▸ WHAT YOU NEED TO DO:
Reproduce the text read from each of the records below, line for line with no changes, and leave the pictures out of your answer.

☆ ☆ ☆ ☆ ☆ ☆ ☆

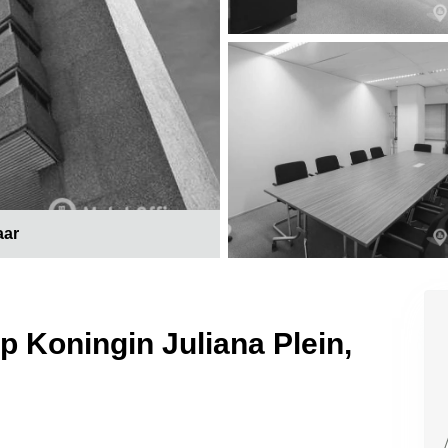
aar
p Koningin Juliana Plein,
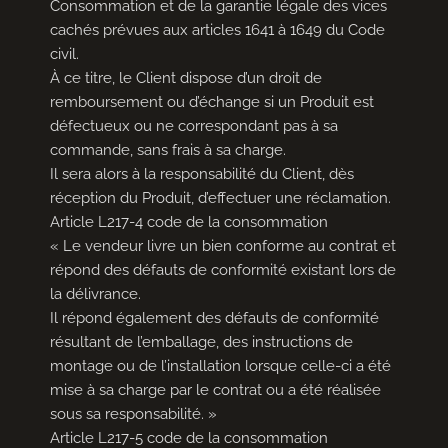
Consommation et de la garantie légale des vices
cachés prévues aux articles 1641 à 1649 du Code
civil.
À ce titre, le Client dispose d’un droit de
remboursement ou d’échange si un Produit est
défectueux ou ne correspondant pas à sa
commande, sans frais à sa charge.
Il sera alors à la responsabilité du Client, dès
réception du Produit, d’effectuer une réclamation.
Article L217-4 code de la consommation
« Le vendeur livre un bien conforme au contrat et
répond des défauts de conformité existant lors de
la délivrance.
Il répond également des défauts de conformité
résultant de l’emballage, des instructions de
montage ou de l’installation lorsque celle-ci a été
mise à sa charge par le contrat ou a été réalisée
sous sa responsabilité. »
Article L217-5 code de la consommation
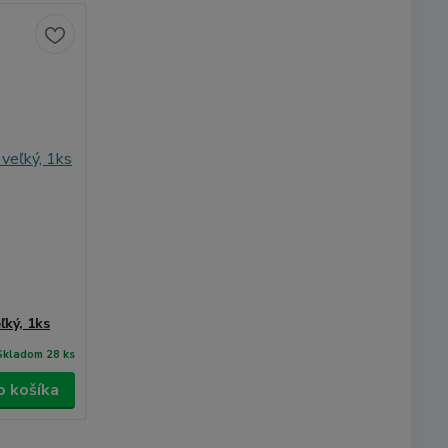
ľký, 1ks
Skladom 28 ks
o košíka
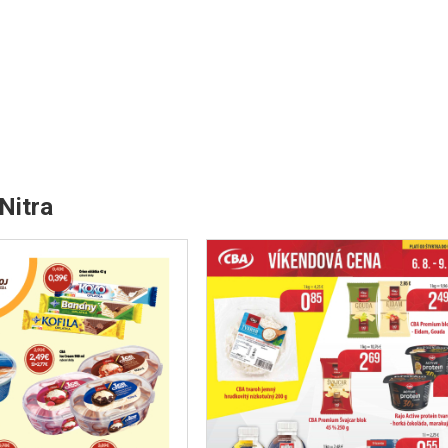
Nitra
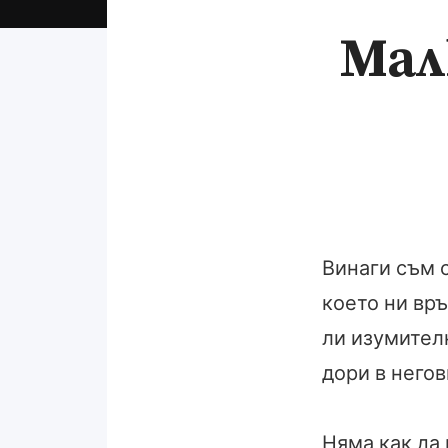
Мал
Винаги съм с
което ни връ
ли изумител
дори в него
Няма как да 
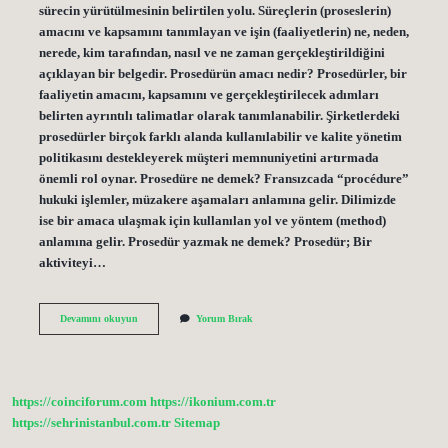
sürecin yürütülmesinin belirtilen yolu. Süreçlerin (proseslerin)
amacını ve kapsamını tanımlayan ve işin (faaliyetlerin) ne, neden,
nerede, kim tarafından, nasıl ve ne zaman gerçekleştirildiğini
açıklayan bir belgedir. Prosedürün amacı nedir? Prosedürler, bir
faaliyetin amacını, kapsamını ve gerçekleştirilecek adımları
belirten ayrıntılı talimatlar olarak tanımlanabilir. Şirketlerdeki
prosedürler birçok farklı alanda kullanılabilir ve kalite yönetim
politikasını destekleyerek müşteri memnuniyetini artırmada
önemli rol oynar. Prosedüre ne demek? Fransızcada “procédure”
hukuki işlemler, müzakere aşamaları anlamına gelir. Dilimizde
ise bir amaca ulaşmak için kullanılan yol ve yöntem (method)
anlamına gelir. Prosedür yazmak ne demek? Prosedür; Bir
aktiviteyi…
Prosedürdür
Devamını okuyun
Yorum Bırak
Ne
Demek
https://coinciforum.com
https://ikonium.com.tr
https://sehrinistanbul.com.tr
Sitemap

☆ ☆ ☆ ☆ ☆ ☆ ☆

▸ TASK OUTPUT:
aar
p Koningin Juliana Plein,
Consommation et de la garantie légale des vices
cachés prévues aux articles 1641 à 1649 du Code
civil.
À ce titre, le Client dispose d’un droit de
remboursement ou d’échange si un Produit est
défectueux ou ne correspondant pas à sa
commande, sans frais à sa charge.
Il sera alors à la responsabilité du Client, dès
réception du Produit, d’effectuer une réclamation.
Article L217-4 code de la consommation
« Le vendeur livre un bien conforme au contrat et
répond des défauts de conformité existant lors de
la délivrance.
Il répond également des défauts de conformité
résultant de l’emballage, des instructions de
montage ou de l’installation lorsque celle-ci a été
mise à sa charge par le contrat ou a été réalisée
sous sa responsabilité. »
Article L217-5 code de la consommation
ľký, 1ks
Skladom 28 ks
o košíka
Nitra
Мал
Винаги съм с
което ни връ
ли изумител
дори в него
Няма как да 
sürecin yürütülmesinin belirtilen yolu. Süreçlerin (proseslerin)
amacını ve kapsamını tanımlayan ve işin (faaliyetlerin) ne, neden,
nerede, kim tarafından, nasıl ve ne zaman gerçekleştirildiğini
açıklayan bir belgedir. Prosedürün amacı nedir? Prosedürler, bir
faaliyetin amacını, kapsamını ve gerçekleştirilecek adımları
belirten ayrıntılı talimatlar olarak tanımlanabilir. Şirketlerdeki
prosedürler birçok farklı alanda kullanılabilir ve kalite yönetim
politikasını destekleyerek müşteri memnuniyetini artırmada
önemli rol oynar. Prosedüre ne demek? Fransızcada “procédure”
hukuki işlemler, müzakere aşamaları anlamına gelir. Dilimizde
ise bir amaca ulaşmak için kullanılan yol ve yöntem (method)
anlamına gelir. Prosedür yazmak ne demek? Prosedür; Bir
aktiviteyi…
Prosedürdür
Devamını okuyun
Yorum Bırak
Ne
Demek
https://coinciforum.com
https://ikonium.com.tr
https://sehrinistanbul.com.tr
Sitemap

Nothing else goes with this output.